# AIM OF THE EXERCISE
Using "left" as the search string, find the matching lines below and copy them.

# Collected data
--- START ---

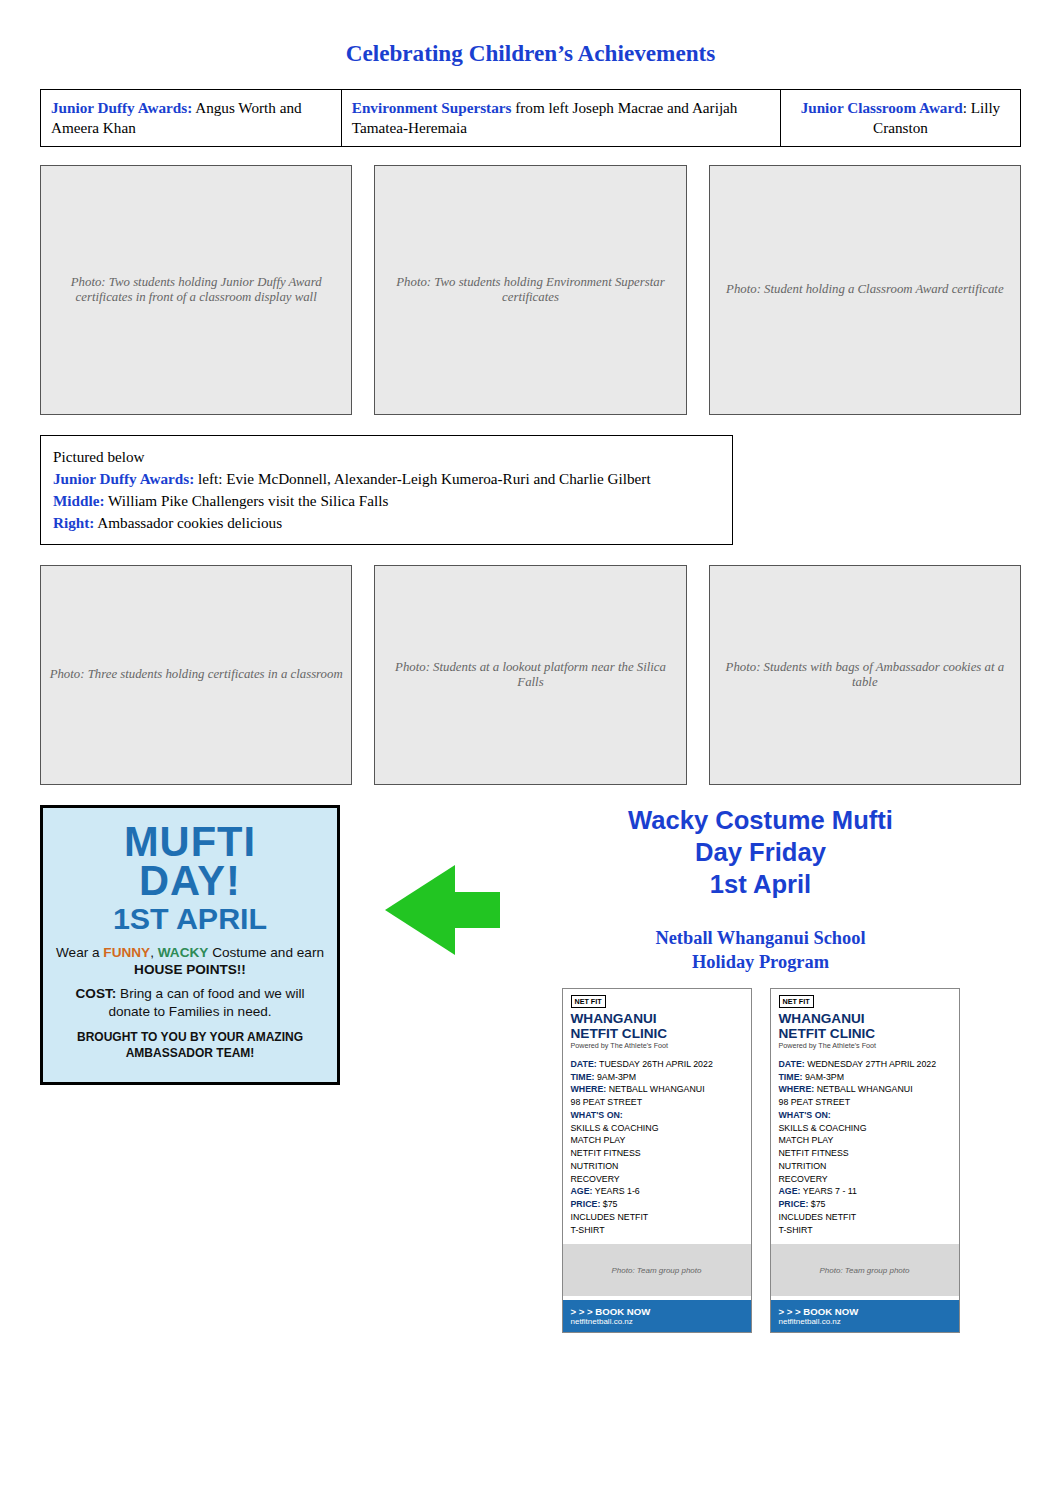Celebrating Children’s Achievements
| Junior Duffy Awards: Angus Worth and Ameera Khan | Environment Superstars from left Joseph Macrae and Aarijah Tamatea-Heremaia | Junior Classroom Award : Lilly Cranston |
Photo: Two students holding Junior Duffy Award certificates in front of a classroom display wall
Photo: Two students holding Environment Superstar certificates
Photo: Student holding a Classroom Award certificate
Pictured below
Junior Duffy Awards: left: Evie McDonnell, Alexander-Leigh Kumeroa-Ruri and Charlie Gilbert
Middle: William Pike Challengers visit the Silica Falls
Right: Ambassador cookies delicious
Photo: Three students holding certificates in a classroom
Photo: Students at a lookout platform near the Silica Falls
Photo: Students with bags of Ambassador cookies at a table
MUFTI
DAY!
1ST APRIL
Wear a FUNNY, WACKY Costume and earn HOUSE POINTS!!
COST: Bring a can of food and we will donate to Families in need.
BROUGHT TO YOU BY YOUR AMAZING AMBASSADOR TEAM!
Wacky Costume Mufti
Day Friday
1st April
Netball Whanganui School
Holiday Program
NET FIT
WHANGANUI
NETFIT CLINIC
Powered by The Athlete's Foot
DATE: TUESDAY 26TH APRIL 2022
TIME: 9AM-3PM
WHERE: NETBALL WHANGANUI
98 PEAT STREET
WHAT'S ON:
SKILLS & COACHING
MATCH PLAY
NETFIT FITNESS
NUTRITION
RECOVERY
AGE: YEARS 1-6
PRICE: $75
INCLUDES NETFIT
T-SHIRT
Photo: Team group photo
> > > BOOK NOW netfitnetball.co.nz
NET FIT
WHANGANUI
NETFIT CLINIC
Powered by The Athlete's Foot
DATE: WEDNESDAY 27TH APRIL 2022
TIME: 9AM-3PM
WHERE: NETBALL WHANGANUI
98 PEAT STREET
WHAT'S ON:
SKILLS & COACHING
MATCH PLAY
NETFIT FITNESS
NUTRITION
RECOVERY
AGE: YEARS 7 - 11
PRICE: $75
INCLUDES NETFIT
T-SHIRT
Photo: Team group photo
> > > BOOK NOW netfitnetball.co.nz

--- END ---

# YOUR RESPONSE
| Junior Duffy Awards: Angus Worth and Ameera Khan | Environment Superstars from left Joseph Macrae and Aarijah Tamatea-Heremaia | Junior Classroom Award : Lilly Cranston |
Junior Duffy Awards: left: Evie McDonnell, Alexander-Leigh Kumeroa-Ruri and Charlie Gilbert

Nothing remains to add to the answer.